All signs indicate the Golden State Warriors are on the verge of bringing the prodigal son back for a second tour of duty. I'm talking about Chris Webber, the supremely talented big man whose departure from the Warriors after his rookie season is generally regarded as the beginning of the Warriors' descent into insignificance.
Depending on your point of view, Warriors coach Don Nelson was either a bully or a hard-nosed traditionalist and Webber was either a victim or a snot-nosed brat. Their clash led to Webber's decision to force a trade.
That was then (1994) and this is now. The Warriors, in Nelson's second go-round, are a fun team to watch and are respectable, if still short of formidable.

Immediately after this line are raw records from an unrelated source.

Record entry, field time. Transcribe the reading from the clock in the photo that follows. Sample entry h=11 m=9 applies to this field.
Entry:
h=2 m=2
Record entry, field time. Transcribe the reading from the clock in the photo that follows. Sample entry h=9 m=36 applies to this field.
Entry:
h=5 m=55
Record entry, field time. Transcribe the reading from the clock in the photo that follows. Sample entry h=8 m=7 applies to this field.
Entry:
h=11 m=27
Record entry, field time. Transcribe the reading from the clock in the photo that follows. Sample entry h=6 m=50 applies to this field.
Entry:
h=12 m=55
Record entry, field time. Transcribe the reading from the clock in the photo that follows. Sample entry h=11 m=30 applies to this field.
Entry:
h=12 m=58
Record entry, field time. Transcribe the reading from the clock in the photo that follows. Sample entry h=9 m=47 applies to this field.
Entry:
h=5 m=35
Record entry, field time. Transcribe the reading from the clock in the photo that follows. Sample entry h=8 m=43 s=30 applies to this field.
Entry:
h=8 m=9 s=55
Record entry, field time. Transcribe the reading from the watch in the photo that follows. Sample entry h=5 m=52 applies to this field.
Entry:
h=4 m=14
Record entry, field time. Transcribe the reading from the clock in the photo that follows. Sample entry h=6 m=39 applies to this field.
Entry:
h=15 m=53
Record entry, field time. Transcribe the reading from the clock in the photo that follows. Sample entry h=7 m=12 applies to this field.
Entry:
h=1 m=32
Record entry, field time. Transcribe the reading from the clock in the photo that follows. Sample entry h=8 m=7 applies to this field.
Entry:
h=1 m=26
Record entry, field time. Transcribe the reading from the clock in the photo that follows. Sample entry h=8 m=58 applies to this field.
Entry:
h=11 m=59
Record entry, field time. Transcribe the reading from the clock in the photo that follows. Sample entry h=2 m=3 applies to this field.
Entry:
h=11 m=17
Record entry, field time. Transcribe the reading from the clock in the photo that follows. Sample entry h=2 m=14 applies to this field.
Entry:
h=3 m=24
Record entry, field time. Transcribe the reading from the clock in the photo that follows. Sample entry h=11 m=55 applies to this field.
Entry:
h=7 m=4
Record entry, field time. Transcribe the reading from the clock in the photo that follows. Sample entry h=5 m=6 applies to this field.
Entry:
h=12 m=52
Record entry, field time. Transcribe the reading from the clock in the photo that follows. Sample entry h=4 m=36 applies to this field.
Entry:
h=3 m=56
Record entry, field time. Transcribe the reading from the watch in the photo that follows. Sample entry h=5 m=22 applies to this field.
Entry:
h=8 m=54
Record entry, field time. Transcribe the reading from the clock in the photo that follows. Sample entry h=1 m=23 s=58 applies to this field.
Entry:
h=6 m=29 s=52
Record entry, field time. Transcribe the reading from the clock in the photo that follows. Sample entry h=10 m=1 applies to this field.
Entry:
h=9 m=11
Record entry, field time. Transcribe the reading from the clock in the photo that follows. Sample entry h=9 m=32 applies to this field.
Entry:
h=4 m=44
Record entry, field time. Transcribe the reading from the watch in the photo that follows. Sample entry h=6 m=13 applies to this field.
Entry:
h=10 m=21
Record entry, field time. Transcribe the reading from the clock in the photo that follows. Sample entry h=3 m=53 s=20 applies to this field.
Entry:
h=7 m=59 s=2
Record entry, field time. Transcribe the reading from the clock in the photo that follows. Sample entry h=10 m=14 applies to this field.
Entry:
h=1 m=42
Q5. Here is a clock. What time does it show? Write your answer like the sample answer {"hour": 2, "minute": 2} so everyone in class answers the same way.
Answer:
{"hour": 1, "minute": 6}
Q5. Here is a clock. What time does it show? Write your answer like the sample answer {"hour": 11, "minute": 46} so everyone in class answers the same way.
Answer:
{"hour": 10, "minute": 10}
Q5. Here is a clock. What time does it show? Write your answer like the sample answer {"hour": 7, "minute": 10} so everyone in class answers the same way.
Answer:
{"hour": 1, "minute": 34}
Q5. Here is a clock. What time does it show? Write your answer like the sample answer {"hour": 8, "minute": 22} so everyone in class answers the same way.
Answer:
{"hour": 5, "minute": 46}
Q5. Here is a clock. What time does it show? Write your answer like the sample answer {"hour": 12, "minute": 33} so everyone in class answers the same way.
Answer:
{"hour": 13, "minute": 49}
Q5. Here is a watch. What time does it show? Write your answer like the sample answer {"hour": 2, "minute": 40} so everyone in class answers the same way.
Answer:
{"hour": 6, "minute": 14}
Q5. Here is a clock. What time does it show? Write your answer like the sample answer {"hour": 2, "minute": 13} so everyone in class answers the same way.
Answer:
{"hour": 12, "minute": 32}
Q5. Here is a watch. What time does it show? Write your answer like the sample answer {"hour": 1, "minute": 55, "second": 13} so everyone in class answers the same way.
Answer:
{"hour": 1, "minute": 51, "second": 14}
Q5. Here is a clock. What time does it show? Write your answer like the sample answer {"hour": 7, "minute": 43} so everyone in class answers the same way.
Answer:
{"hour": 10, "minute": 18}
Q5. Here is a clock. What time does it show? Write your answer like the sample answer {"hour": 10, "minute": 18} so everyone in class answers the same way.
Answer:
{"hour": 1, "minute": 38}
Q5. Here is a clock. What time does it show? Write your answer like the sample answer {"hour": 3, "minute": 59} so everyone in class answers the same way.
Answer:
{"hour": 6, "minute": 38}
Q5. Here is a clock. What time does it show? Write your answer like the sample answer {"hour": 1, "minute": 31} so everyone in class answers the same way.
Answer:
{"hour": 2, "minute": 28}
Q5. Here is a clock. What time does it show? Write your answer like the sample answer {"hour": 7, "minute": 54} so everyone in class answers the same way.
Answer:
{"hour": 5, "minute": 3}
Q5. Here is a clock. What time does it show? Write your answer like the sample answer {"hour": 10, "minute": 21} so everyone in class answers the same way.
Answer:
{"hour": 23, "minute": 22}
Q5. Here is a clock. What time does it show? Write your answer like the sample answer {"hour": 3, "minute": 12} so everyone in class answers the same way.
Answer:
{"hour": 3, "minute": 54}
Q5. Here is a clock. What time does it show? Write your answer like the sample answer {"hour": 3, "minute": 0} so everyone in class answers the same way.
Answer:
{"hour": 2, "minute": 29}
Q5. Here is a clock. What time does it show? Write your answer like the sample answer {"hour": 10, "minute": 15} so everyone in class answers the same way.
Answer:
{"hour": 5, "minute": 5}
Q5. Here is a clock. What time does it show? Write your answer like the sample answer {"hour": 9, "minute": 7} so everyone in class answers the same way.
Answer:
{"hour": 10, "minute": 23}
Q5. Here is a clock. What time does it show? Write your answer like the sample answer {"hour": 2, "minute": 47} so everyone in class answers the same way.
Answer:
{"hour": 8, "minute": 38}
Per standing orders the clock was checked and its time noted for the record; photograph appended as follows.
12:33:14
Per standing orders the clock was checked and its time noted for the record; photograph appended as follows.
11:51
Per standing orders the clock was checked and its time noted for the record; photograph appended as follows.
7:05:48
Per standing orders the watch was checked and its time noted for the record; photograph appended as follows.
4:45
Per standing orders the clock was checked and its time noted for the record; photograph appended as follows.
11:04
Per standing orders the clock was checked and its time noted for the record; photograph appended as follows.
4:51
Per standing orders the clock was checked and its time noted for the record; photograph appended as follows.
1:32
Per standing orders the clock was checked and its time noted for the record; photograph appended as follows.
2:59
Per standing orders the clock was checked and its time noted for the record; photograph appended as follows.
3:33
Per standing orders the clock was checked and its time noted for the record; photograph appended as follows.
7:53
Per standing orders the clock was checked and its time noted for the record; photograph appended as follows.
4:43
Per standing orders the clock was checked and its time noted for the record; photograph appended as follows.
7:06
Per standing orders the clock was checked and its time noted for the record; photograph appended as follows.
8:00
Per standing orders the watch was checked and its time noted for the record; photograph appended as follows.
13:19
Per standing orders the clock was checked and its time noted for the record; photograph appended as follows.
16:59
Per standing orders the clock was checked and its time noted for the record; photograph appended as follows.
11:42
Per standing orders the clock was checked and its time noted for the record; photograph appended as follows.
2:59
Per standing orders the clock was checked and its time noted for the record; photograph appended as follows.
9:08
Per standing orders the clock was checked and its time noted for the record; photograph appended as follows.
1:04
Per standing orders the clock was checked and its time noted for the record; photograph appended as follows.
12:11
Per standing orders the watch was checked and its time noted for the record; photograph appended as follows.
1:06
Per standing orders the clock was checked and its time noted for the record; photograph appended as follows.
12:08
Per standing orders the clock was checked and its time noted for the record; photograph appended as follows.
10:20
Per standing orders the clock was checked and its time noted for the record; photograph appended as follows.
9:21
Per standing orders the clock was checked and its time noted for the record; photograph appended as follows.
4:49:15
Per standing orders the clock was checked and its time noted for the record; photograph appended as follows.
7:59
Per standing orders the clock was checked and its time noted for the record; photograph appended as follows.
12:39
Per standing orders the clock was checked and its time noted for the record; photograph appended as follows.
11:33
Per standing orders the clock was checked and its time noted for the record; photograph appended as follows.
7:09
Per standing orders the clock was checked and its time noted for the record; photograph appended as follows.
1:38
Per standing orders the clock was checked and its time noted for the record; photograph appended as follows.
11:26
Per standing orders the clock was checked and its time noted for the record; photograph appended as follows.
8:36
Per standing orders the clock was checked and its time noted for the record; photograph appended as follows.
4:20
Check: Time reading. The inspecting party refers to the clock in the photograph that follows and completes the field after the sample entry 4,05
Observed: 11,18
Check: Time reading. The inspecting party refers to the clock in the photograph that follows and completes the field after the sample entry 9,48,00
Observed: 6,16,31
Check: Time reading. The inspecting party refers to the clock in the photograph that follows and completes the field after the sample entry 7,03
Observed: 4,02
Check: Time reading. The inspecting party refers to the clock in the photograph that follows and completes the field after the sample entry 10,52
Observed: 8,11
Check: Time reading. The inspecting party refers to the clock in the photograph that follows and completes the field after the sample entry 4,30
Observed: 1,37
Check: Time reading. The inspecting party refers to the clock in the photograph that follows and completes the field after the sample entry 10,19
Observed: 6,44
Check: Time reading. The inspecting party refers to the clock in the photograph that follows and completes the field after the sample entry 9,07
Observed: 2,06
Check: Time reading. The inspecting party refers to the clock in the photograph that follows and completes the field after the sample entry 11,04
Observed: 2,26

Can Webber make them a great team? Let me put it this way: if he was that valuable, he wouldn't be sitting in his restaurant near Sacramento halfway through the NBA season. He'd be playing somewhere.
Still, C-Webb's return to the Warriors would be a boon. He might help them on the court. After all, he was useful last year to a Pistons team that lost in the Eastern Conference finals. He's certainly not the force he was in '94, but that's not what he'd be asked to be.
Webber's real value would be intangible. It would be a return to better times, a closing of an ugly chapter in a once-proud franchise's history, and a chance for two proud men (Nellie and C-Webb) to show us they've both grown up.
That's a message pro sports seldom delivers.